▶ [Records supplied]:
____

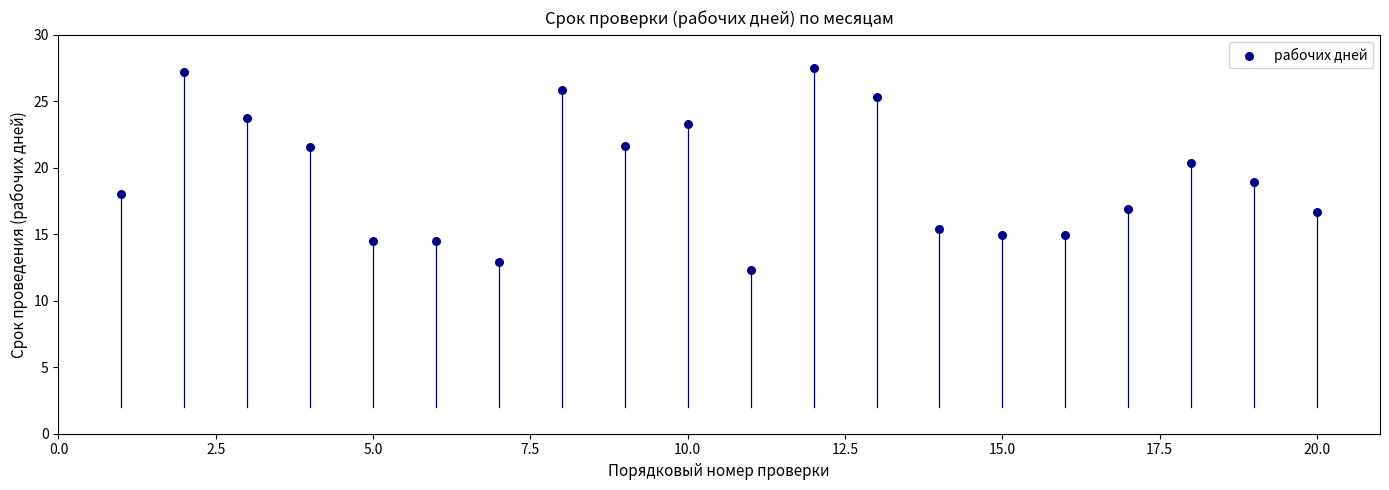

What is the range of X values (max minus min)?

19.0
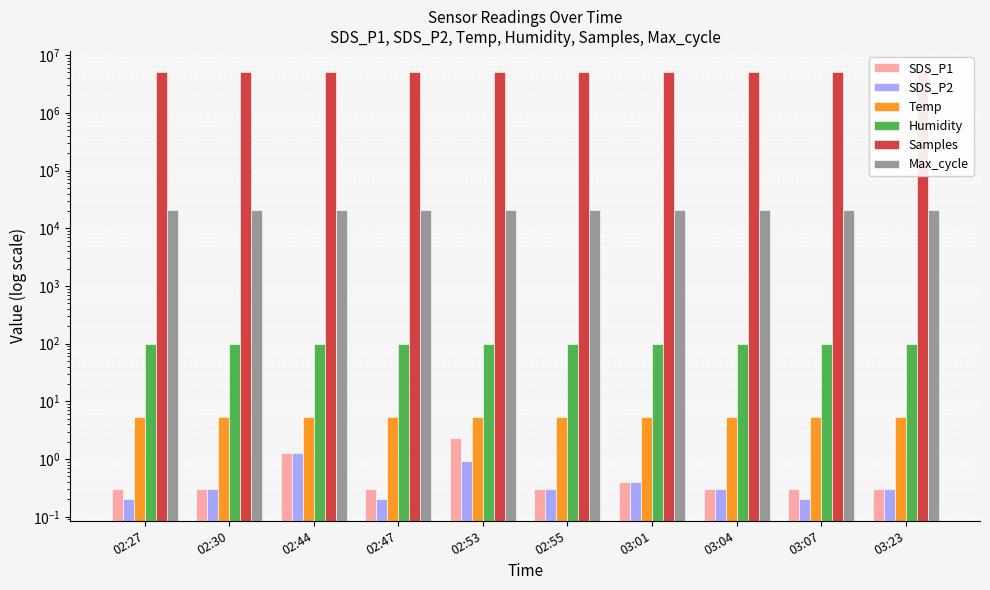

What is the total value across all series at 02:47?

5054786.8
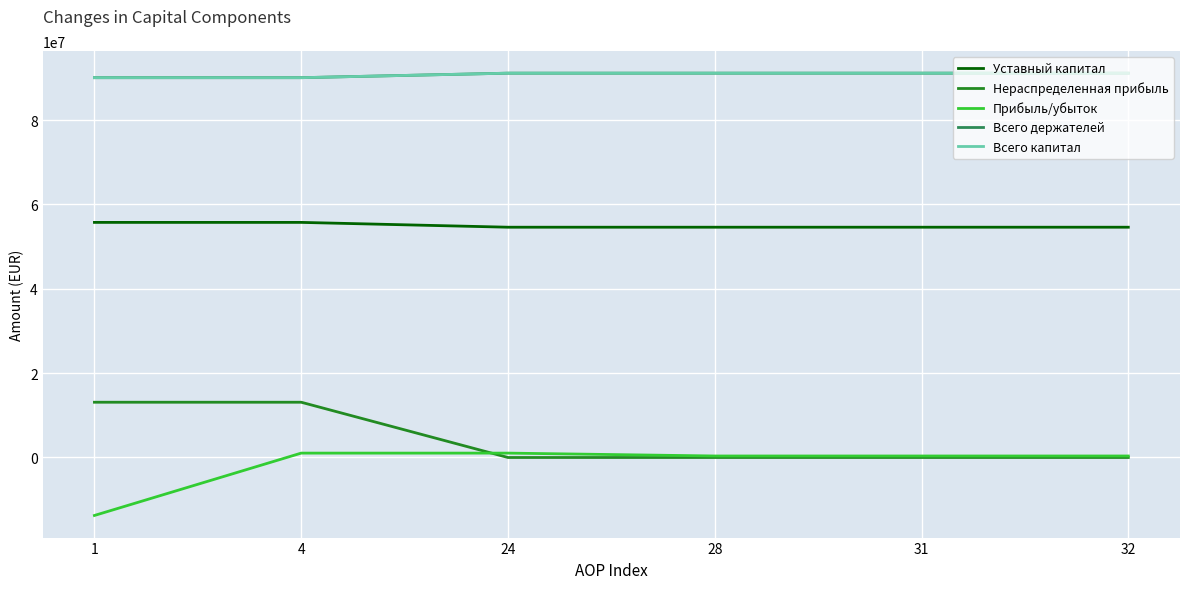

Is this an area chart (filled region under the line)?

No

____

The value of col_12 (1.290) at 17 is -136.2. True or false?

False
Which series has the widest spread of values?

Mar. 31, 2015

____

▶ [Exercise brief]: Print every line from the one containing "The value of" up to and including the one containing "Mar. 31, 2015".

▶ [Answer to the problem]:
The value of col_12 (1.290) at 17 is -136.2. True or false?

False
Which series has the widest spread of values?

Mar. 31, 2015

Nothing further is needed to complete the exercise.